A educação ambiental constitui o terceiro eixo do programa. As praias e marinas certificadas devem promover ações contínuas de informação e conscientização, com uso de placas informativas, totens com QR Code e atividades educativas voltadas a estudantes, trabalhadores da praia e visitantes. O objetivo é estimular mudanças de comportamento e fortalecer a relação entre turismo, preservação ambiental e cidadania.
O quarto critério está relacionado à segurança, abrangendo desde a presença de guarda-vidas treinados até ações de policiamento, quando necessário, além da segurança das instalações e equipamentos. A proposta é garantir que moradores e turistas tenham uma experiência segura e tranquila durante a permanência nas praias certificadas.
Na temporada 2025/2026, o Brasil alcançou o total de sessenta bandeiras, sendo cinquenta destinadas a praias e dez a marinas. Duas praias, entretanto, perderam a certificação por descumprimento de critérios. Um trecho da Praia da Reserva, no Rio de Janeiro, em frente ao Parque Natural Municipal Nelson Mandela, deixou de atender às exigências por pendências não resolvidas com a União. Já a Praia da Barra do Rio Piçarras, em Santa Catarina, perdeu o selo após a prefeitura iniciar obras de alargamento da faixa de areia.

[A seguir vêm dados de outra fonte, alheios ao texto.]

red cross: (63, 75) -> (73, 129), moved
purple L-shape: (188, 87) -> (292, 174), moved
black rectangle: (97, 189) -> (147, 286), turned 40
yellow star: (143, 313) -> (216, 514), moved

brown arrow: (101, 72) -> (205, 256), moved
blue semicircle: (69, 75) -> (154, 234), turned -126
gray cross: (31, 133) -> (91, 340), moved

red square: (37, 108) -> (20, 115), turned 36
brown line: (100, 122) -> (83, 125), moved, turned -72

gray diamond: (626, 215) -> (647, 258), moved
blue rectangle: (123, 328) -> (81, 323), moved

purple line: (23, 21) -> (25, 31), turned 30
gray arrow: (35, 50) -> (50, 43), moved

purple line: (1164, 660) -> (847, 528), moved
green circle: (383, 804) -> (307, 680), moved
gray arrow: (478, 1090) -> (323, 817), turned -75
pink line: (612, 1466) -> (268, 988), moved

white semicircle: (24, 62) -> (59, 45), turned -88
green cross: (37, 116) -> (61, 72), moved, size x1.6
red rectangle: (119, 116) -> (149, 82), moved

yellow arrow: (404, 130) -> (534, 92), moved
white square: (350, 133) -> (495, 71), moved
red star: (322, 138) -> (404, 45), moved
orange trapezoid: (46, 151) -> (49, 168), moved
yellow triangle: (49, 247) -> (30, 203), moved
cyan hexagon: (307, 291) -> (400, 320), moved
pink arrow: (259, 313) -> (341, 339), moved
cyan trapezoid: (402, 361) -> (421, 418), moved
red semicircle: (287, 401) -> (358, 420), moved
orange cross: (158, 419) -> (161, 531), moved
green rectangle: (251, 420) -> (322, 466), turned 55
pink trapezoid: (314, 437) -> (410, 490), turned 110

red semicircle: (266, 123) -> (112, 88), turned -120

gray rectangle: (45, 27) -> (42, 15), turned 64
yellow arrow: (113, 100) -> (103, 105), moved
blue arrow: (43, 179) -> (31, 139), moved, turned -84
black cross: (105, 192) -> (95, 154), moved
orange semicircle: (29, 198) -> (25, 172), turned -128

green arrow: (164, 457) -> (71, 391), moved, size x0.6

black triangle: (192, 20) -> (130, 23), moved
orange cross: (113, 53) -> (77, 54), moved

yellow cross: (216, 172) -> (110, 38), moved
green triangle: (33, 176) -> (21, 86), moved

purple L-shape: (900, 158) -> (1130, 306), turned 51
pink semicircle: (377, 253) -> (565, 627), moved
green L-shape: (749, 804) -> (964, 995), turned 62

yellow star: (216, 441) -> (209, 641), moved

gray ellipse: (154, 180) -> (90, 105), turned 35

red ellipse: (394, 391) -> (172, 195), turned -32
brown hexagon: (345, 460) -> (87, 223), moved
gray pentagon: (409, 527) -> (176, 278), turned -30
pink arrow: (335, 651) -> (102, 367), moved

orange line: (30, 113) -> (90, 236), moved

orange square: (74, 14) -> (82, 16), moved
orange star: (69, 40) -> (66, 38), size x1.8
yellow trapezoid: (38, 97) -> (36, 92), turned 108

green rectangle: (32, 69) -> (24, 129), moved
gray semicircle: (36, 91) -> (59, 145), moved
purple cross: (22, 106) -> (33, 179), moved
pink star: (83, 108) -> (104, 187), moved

Mesmo com essas perdas, Santa Catarina segue como o estado líder em número de certificações, reunindo vinte e cinco praias e cinco marinas com o selo. Na sequência aparecem o Rio de Janeiro, com dezessete praias e uma marina; a Bahia, com quatro praias e uma marina; São Paulo, com uma praia e três marinas; e Alagoas, com uma praia certificada.
Leana Bernardi afirmou que a expectativa é de crescimento no número de candidaturas para a próxima temporada. Mais de vinte e cinco praias já participam de fases piloto do programa, incluindo um local no Ceará, além de marinas em estados como Rio Grande do Sul e Paraná, o que indica expansão gradual da certificação no país.
O Programa Bandeira Azul foi criado na França em 1987, e, no ano seguinte, passou a ser adotado por outros três países. No Brasil, o processo de preparação para adesão começou em dois mil e seis, mas a primeira praia certificada só foi reconhecida em dois mil e nove. Jurerê Internacional, em Florianópolis, foi a pioneira, mas acabou perdendo o selo por não cumprir os critérios posteriormente. Na temporada seguinte, a Praia do Tombo, no Guarujá, tornou-se a primeira a consolidar a certificação no país, permanecendo como referência nacional em qualidade ambiental e gestão costeira.